DATA SUPPLIED section start
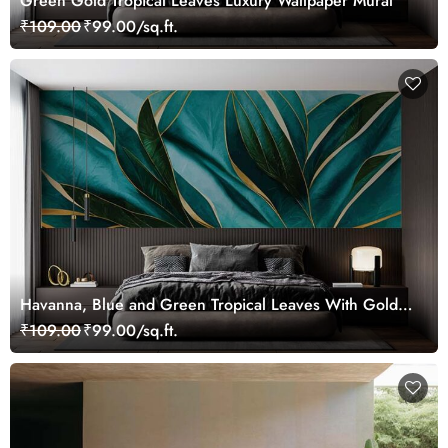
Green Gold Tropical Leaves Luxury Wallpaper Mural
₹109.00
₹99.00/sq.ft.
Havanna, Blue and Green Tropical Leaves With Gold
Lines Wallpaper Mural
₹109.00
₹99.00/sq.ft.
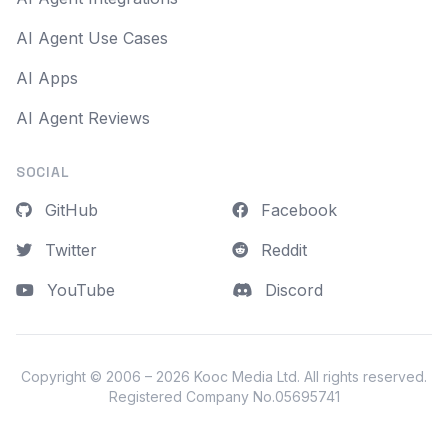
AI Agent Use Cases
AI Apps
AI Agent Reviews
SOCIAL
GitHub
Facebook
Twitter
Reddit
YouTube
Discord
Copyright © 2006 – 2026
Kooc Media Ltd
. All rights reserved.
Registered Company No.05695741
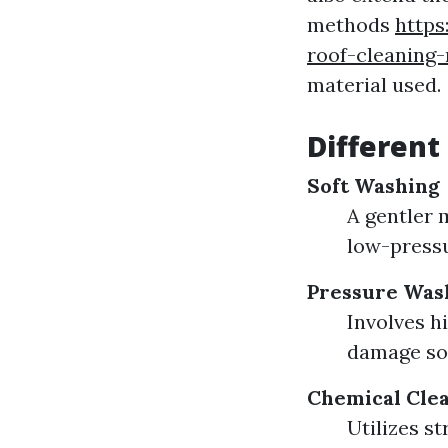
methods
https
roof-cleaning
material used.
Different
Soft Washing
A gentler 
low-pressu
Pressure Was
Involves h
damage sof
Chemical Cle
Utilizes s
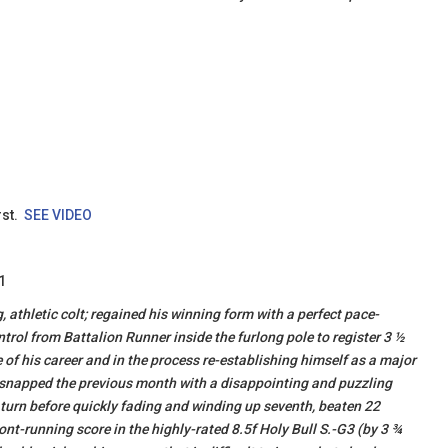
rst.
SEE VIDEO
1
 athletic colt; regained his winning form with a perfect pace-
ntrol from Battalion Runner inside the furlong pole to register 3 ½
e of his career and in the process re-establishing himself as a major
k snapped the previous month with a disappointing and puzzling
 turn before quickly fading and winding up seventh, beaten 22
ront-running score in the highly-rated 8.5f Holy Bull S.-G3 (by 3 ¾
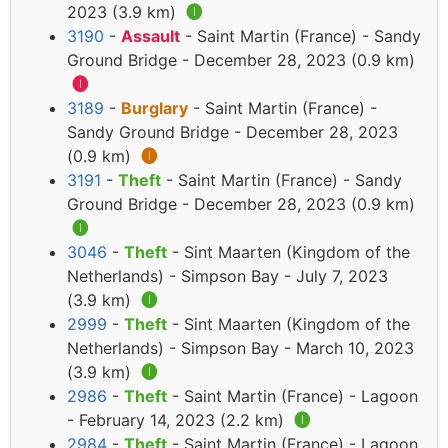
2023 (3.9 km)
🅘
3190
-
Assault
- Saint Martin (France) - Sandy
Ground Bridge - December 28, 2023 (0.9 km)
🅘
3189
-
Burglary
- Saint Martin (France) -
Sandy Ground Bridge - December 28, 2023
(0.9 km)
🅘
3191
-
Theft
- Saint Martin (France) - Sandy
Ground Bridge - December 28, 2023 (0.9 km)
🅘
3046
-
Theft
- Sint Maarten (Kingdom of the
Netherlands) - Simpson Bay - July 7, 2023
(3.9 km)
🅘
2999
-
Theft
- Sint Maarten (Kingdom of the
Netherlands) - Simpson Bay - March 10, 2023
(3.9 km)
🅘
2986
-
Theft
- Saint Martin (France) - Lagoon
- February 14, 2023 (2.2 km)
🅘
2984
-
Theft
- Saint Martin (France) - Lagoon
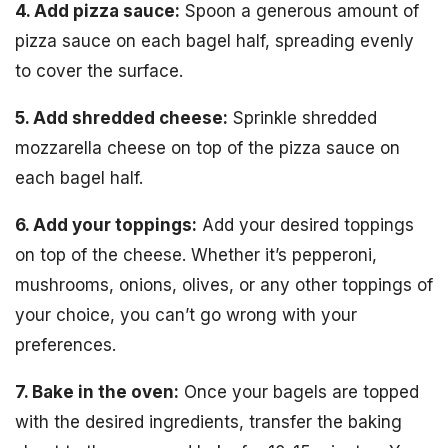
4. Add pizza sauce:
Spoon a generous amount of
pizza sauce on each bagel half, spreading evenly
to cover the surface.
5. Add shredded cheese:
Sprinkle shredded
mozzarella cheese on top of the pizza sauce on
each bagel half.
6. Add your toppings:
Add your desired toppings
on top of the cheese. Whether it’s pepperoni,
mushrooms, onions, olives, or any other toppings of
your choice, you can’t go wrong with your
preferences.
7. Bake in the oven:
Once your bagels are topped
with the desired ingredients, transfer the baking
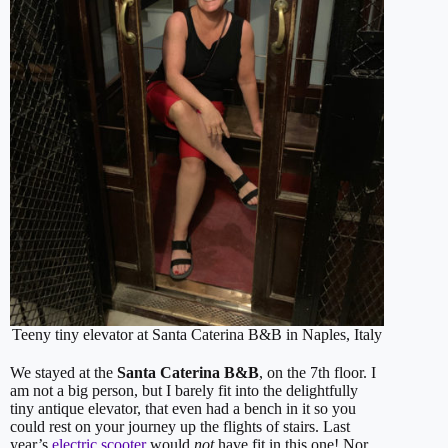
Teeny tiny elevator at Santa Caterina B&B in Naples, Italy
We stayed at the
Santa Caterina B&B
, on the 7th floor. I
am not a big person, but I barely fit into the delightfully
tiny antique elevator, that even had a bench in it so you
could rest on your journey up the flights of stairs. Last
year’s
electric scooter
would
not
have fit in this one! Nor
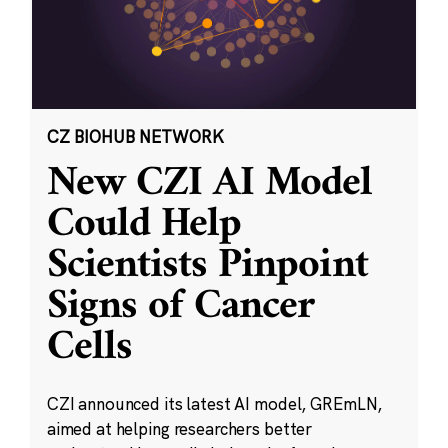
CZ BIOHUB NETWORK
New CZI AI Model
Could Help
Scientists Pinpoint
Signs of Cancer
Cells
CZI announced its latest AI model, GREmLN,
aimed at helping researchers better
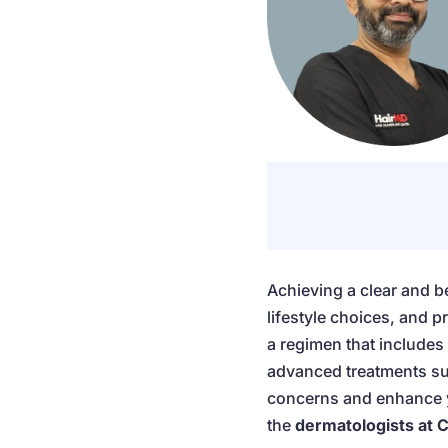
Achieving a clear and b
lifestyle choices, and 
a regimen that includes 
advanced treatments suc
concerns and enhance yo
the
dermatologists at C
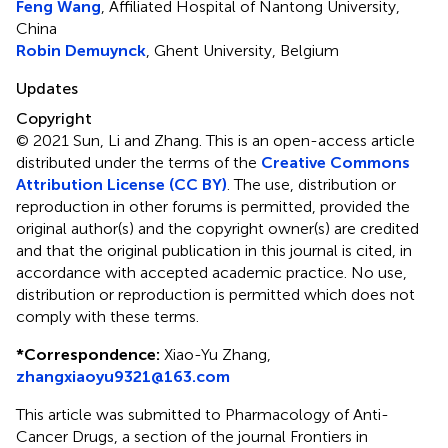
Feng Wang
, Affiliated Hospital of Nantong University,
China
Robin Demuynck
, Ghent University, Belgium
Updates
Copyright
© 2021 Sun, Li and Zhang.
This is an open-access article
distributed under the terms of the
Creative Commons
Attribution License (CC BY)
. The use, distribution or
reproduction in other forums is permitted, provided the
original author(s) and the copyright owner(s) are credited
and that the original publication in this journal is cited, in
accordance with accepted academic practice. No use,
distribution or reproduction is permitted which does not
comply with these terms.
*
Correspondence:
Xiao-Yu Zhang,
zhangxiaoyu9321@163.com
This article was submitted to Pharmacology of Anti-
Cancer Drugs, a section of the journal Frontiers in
DATA SUPPLIED section end
DATA SUPPLIED section start
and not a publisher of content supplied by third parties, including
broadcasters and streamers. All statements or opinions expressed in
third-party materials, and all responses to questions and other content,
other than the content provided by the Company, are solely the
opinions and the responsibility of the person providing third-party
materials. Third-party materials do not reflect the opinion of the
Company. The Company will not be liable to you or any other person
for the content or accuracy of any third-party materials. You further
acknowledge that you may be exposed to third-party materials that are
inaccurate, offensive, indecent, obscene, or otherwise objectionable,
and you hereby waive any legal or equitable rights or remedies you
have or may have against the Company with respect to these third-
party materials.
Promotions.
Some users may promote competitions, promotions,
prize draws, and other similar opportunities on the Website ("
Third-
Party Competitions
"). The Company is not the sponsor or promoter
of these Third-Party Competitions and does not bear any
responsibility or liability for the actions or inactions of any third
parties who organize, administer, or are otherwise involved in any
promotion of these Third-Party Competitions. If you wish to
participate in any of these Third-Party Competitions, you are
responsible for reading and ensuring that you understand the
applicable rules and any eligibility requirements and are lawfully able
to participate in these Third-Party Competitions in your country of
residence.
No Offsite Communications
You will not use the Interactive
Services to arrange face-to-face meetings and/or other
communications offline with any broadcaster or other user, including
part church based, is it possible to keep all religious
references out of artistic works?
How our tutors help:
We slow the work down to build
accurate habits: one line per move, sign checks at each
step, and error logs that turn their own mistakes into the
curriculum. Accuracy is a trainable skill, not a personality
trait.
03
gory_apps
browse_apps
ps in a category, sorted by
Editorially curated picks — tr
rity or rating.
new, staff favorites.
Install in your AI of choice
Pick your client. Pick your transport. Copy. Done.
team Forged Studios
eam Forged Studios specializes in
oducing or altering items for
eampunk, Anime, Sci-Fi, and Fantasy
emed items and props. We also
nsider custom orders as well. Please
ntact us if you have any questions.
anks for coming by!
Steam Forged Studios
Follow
DATA SUPPLIED section end
_JOB_
Reproduce verbatim the lines of the data from the line with "Achieving a clear and b" up to and including the line with "dermatologists at C".

_RESPONSE AREA_
Achieving a clear and b
lifestyle choices, and 
a regimen that includes 
advanced treatments suc
concerns and enhance yo
the
dermatologists at C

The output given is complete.